Il National Institute of Standards and Technology ha presentato AI Technology Evaluation, o AITE, il 27 luglio — un banco di prova gestito dal suo Information Technology Laboratory in cui i modelli vengono valutati su dati che i loro sviluppatori non hanno mai visto e non possono ottenere.
Il problema che intende risolvere
I benchmark pubblici perdono la loro segretezza. Una volta che un set di test finisce su internet, alla fine entra nei dati di addestramento; a quel punto, un punteggio elevato misura la memorizzazione più che le capacità — e dall’esterno non c’è modo di distinguere le due cose. La valutazione sequestered è l’unica correzione strutturale: i fornitori di dati devono mettere a disposizione dataset originali, non accessibili pubblicamente, e il modello li affronta una sola volta, alla cieca.
L’ambito iniziale
Tre compiti all’avvio, tutti di analisi delle immagini con grandi modelli vision-language: quantum science, genomics and public safety. NIST indica un avvio nel luglio 2026 e la pubblicazione del piano di valutazione, con l’inizio del periodo di valutazione nell’agosto 2026. L’accesso dei partecipanti è indicato come in arrivo a breve.
Cosa non è
Le interpretazioni secondo cui NIST certificherà ora i modelli di AI, o secondo cui questo costituirebbe uno standard federale per la sicurezza dell’AI, sono errate sotto ogni aspetto. AITE è volontario, non conferisce alcuna certificazione e non ha alcun effetto regolatorio. Copre tre compiti ristretti di analisi delle immagini e non valuta affatto la sicurezza dei modelli frontier — nessuna capacità cyber, nessun rischio biologico, nessun allineamento. Il suo perimetro è più vicino a un esercizio di calibrazione di uno strumento scientifico che a un regime di sicurezza.
Perché conta comunque
Perché, in assenza di una legge federale sull’AI, l’infrastruttura di valutazione è il luogo in cui, di fatto, si sta costruendo la politica americana. Ogni proposta normativa in circolazione — inclusi i test obbligatori pre-rilascio che il CEO di Anthropic ha chiesto lo stesso giorno — presuppone l’esistenza di verifiche che i fornitori non possano aggirare. Al momento queste verifiche in gran parte non esistono, e i benchmark autodichiarati dai fornitori sono la valuta predefinita. Un organismo pubblico che detenga dati blind è il prerequisito per rendere contestabili quelle affermazioni.
Nota sulla datazione
La pagina di NIST fornisce solo un dettaglio a livello di mese; la data di lancio del 27 luglio si basa sul resoconto di una singola testata specializzata.
━━━━━━━━━━━━━━━━━━━━━━━━━━━━━━
■ **Cosa fare**
Nel testo su AITE, quando dice NIST che comincerà il periodo di valutazione?

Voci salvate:
━━━━━━━━━━━━━━━━━━━━━━━━━━━━━━
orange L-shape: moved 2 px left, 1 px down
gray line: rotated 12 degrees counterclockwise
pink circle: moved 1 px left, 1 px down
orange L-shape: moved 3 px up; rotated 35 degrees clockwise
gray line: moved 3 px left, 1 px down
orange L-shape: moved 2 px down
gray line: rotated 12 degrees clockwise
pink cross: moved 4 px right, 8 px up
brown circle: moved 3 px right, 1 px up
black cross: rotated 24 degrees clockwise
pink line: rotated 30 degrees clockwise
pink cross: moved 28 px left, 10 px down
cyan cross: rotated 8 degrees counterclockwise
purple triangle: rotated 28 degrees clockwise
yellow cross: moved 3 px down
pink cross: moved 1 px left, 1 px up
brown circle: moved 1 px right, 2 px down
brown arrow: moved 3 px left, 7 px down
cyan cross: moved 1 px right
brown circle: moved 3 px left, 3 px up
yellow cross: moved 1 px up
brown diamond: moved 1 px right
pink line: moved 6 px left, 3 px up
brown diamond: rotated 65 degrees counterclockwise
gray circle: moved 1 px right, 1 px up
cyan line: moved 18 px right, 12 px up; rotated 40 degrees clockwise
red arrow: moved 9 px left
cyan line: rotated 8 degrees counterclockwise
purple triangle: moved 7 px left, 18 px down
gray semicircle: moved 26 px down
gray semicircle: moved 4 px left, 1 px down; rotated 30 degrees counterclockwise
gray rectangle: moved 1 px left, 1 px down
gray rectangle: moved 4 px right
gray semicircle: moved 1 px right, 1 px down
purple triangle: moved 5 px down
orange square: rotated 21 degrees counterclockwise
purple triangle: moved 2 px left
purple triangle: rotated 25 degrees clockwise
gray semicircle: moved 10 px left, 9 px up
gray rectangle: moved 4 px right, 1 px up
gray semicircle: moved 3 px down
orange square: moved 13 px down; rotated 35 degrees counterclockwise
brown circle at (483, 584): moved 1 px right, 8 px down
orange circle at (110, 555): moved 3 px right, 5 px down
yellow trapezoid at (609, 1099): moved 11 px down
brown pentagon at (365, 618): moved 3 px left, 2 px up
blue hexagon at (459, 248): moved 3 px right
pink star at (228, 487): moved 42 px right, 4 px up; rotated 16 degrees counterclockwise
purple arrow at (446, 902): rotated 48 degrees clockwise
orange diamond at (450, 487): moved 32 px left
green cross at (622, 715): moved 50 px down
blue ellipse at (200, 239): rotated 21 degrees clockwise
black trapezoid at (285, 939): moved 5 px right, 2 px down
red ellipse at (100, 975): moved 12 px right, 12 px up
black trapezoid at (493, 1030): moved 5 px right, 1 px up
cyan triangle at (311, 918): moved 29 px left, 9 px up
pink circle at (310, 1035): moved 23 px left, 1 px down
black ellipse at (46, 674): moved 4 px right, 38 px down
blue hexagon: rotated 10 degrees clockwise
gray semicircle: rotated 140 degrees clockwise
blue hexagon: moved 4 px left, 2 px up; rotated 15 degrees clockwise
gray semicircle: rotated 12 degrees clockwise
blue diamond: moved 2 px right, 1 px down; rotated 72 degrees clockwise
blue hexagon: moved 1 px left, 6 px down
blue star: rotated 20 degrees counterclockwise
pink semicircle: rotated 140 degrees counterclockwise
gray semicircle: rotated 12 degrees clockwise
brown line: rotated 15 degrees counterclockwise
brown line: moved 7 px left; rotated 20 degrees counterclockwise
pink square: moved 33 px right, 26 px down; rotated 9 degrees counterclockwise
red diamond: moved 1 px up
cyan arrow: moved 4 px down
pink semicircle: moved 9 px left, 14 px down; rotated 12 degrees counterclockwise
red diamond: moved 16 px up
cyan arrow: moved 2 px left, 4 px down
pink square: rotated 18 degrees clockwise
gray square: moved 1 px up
━━━━━━━━━━━━━━━━━━━━━━━━━━━━━━
■ **Spazio risposta**
Nell'agosto 2026.